How much are you asking for one of those variable transformers, and are the carbon brushes on them still in good shape?

A hotplate can be controlled with a thermostat, I would prefer it over using a variac, even if I had to wire one in, or change the existing one.


----------



## kadriver (Oct 24, 2012)

goldsilverpro said:


> I agree. The ones oldgeek has aren't enough to run a common hotplate. I would want at least 13A.
> 
> The one in the link above appears to be identical, even in color, to the one I paid $90 for on eBay.
> http://www.ebay.com/itm/20-AMP-110V-VARIAC-AUTOTRANSFORMER-VOLTAGE-REGULATOR-POWERSTAT-0-130V-OUTPUT-NEW-/380453842256?pt=LH_DefaultDomain_0&hash=item5894d0ed50



Chris:

I have been looking for something to control the speed of the motor on my fumehood - the blower motor is only 1/10 H.P.

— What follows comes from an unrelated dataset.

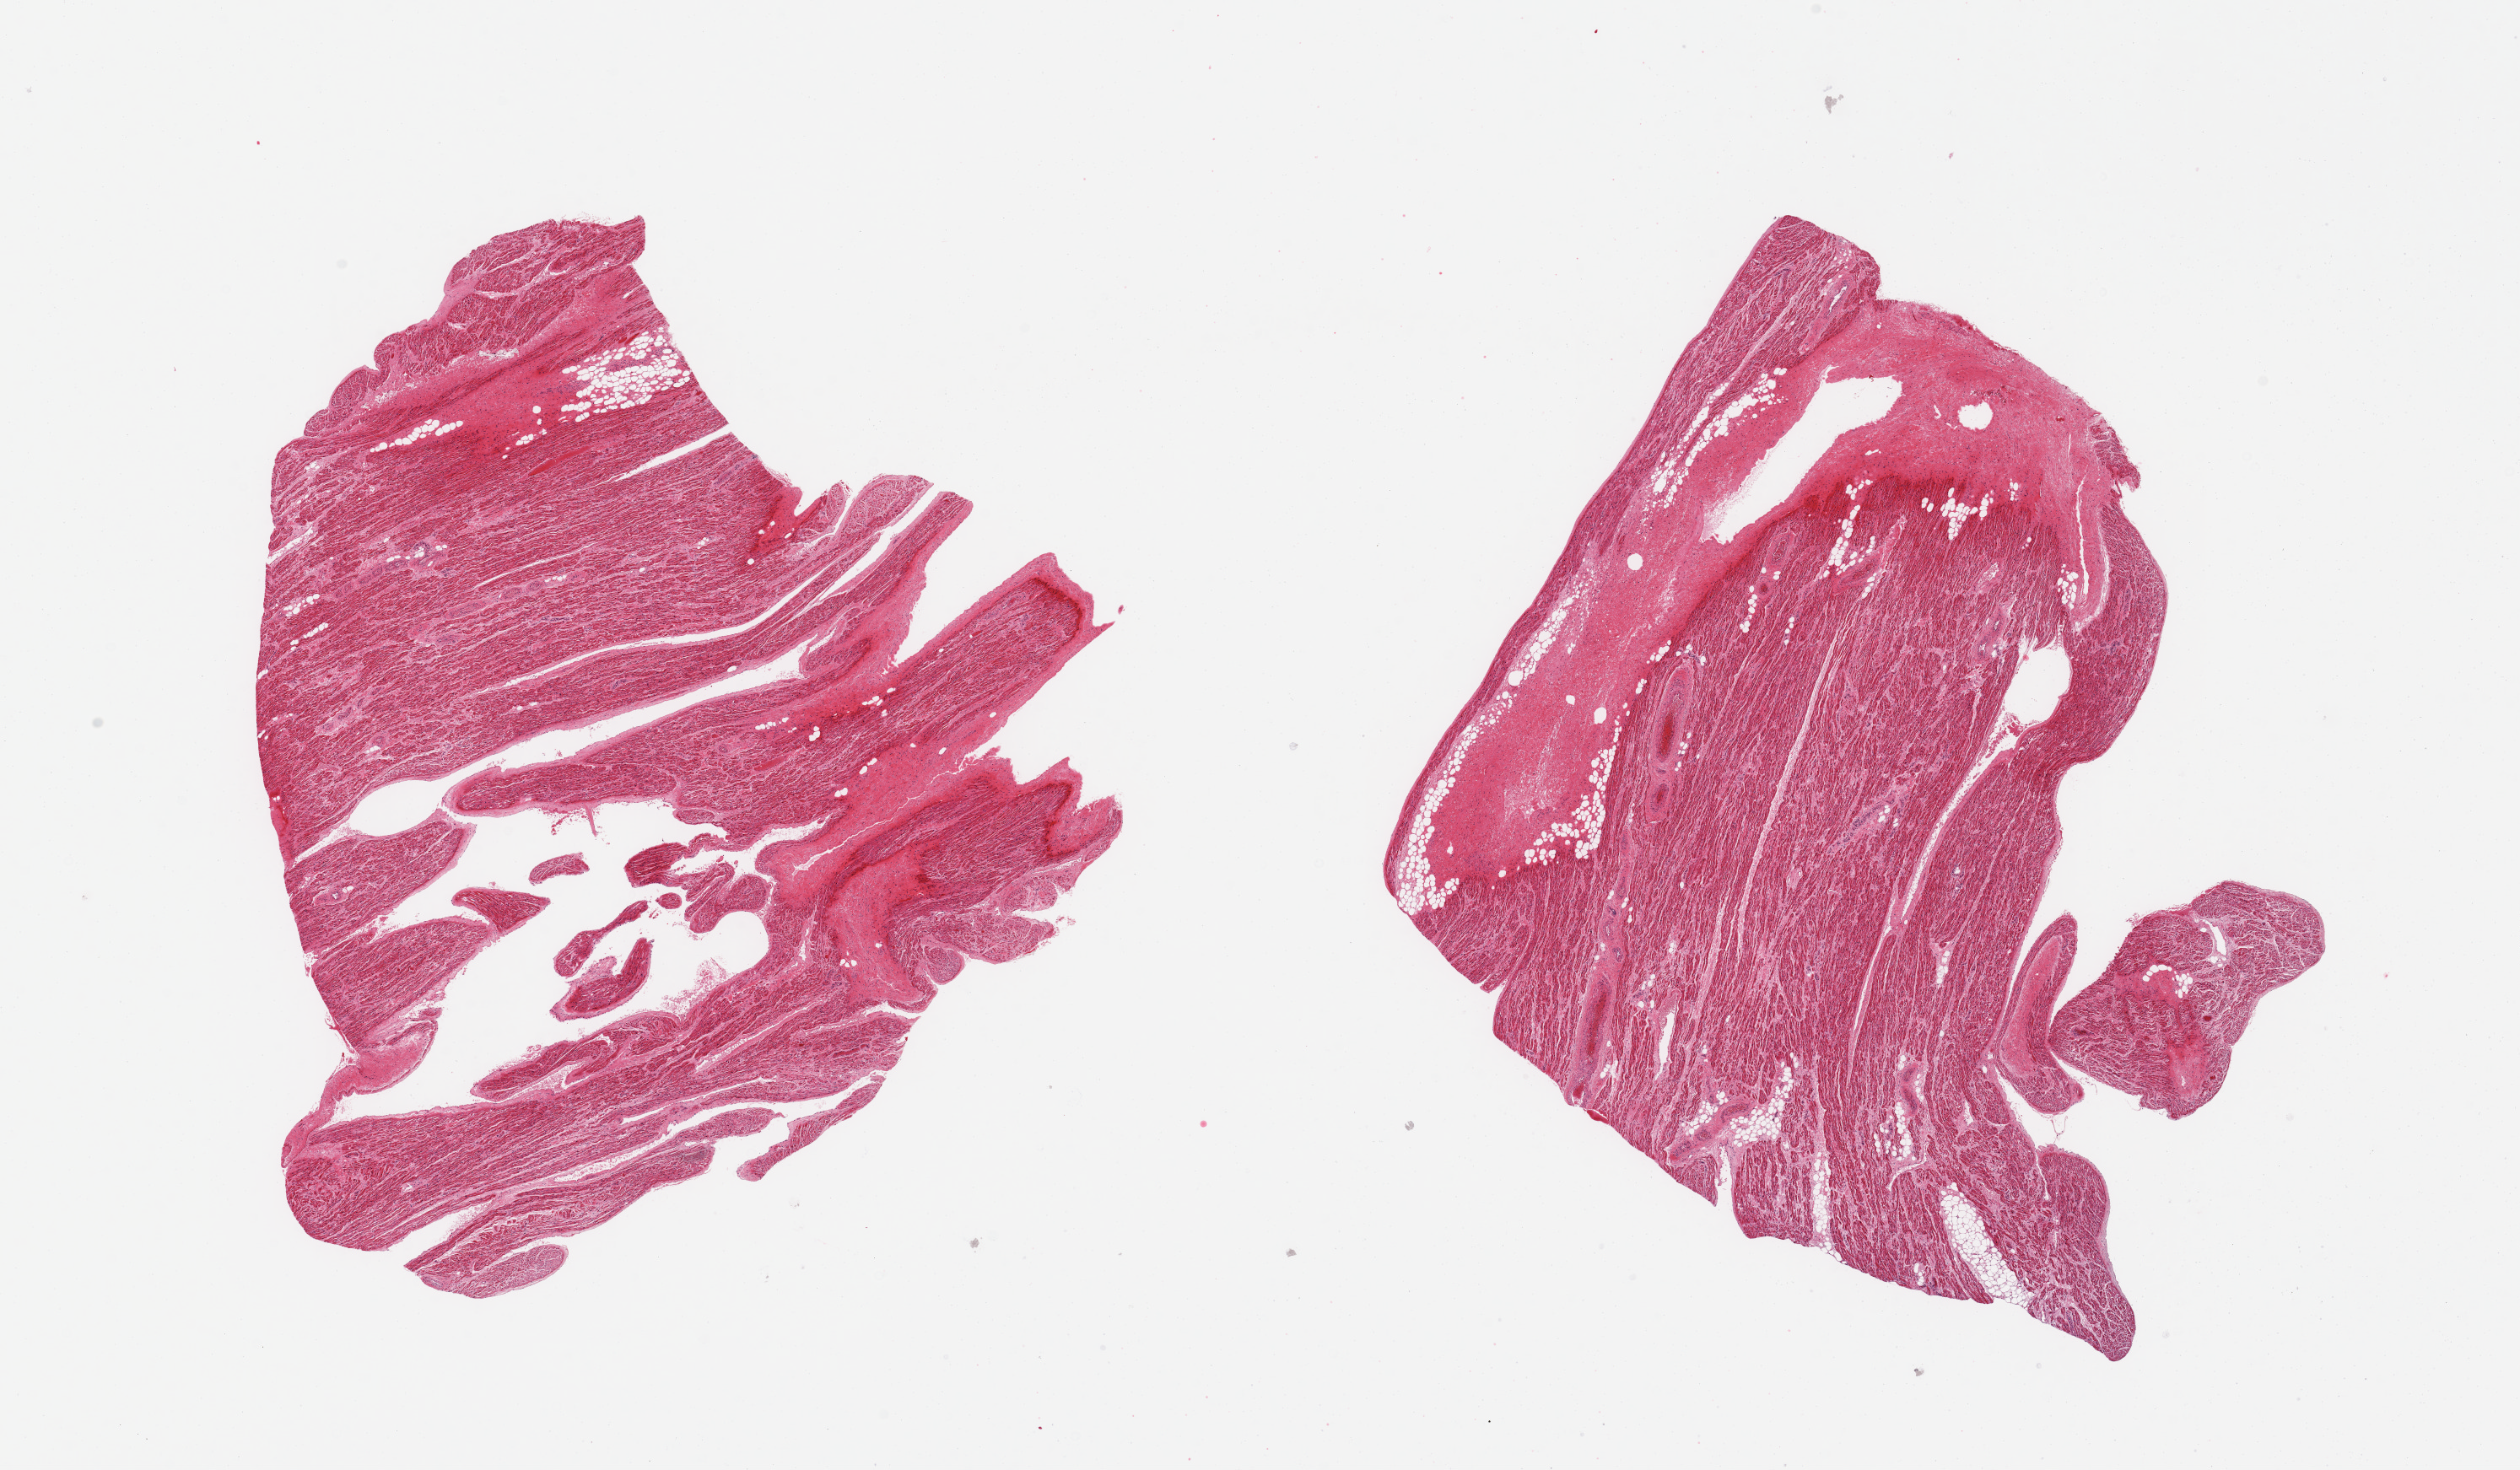
Digitized haematoxylin and eosin-stained section, low-resolution overview of the scanned area, about 23.6 x 13.8 mm (from a 20x scan); PAXgene-fixed, paraffin-embedded tissue; target tissue: auricular appendage; tissue donor sample.
• review note (as recorded): 2 pieces; from 10-20% fibrous/fat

Would you recommend this variac for controlling the motor speed on my fumehood?

Thank you - Kevin


----------



## mjgraham (Oct 24, 2012)

kadriver said:


> goldsilverpro said:
> 
> 
> > I agree. The ones oldgeek has aren't enough to run a common hotplate. I would want at least 13A.
> ...



Others may know more about it but I'd say a variac is not the best to adjust the speed on an induction motor (just guessing the type of motor) I'd say it would drop the speed some but there is a major hit in torque. Most of those motors you have to adjust the frequency to adjust the speed, I think the RPMs are a function of line frequency and number of motor poles, and voltage to some degree. I guess the drop in voltage would slow it some, may make more heat, I guess I could try it back in the shop here and see, will let you know.

Edit. It did slow it down, worked down to about 20% of line voltage, didn't have much torque but it was adjustable. Used a little 1/16 HP blower fan.


----------



## goldsilverpro (Oct 24, 2012)

The only motor I've used one on was a small lab stirrer with a shaft and prop. Steve says they will work on non-automatic type battery chargers. I've mainly used them on heating things like hotplates


----------



## acpeacemaker (Oct 24, 2012)

> A hotplate can be controlled with a thermostat, I would prefer it over using a variac, even if I had to wire one in, or change the existing one.



I'm going to toy around with one since I have 3 hotplates. Would a digital or manuel have any more control over the other? I went ahead and ordered two variacs.

Thanks,
Andrew


----------



## Geo (Oct 24, 2012)

that the reason ive about switched all my heating to electric skillets. it has an actual temperature on the dial instead of low,medium,high.


----------



## johnny309 (Oct 31, 2012)

If you are digging in scrap yards you will find cheap(next to nothing) variac controlers....in vaccum cleaners...it is used as a power regulator(what it does is to reduce the voltage applied to the motor)....ussually rated 2000 Watts...
Heatsink must be changed for continuos work(meanning bigger)...but it is simple,low volume and low cost.


----------



## resabed01 (Oct 31, 2012)

This is a Triac based controller. It's to be used on resistive loads like heaters, incadesent lamps and series wound brush motors. Not useful for inductive loads like transformers, induction motors or floresent lamps.
Cheap and effective.

http://www.ebay.ca/itm/3800W-SCR-Dimming-Dimmers-Speed-Controller-Thermostat-AC-Motor-Voltage-Regulator-/390489657483?pt=LH_DefaultDomain_0&hash=item5aeaff508b


----------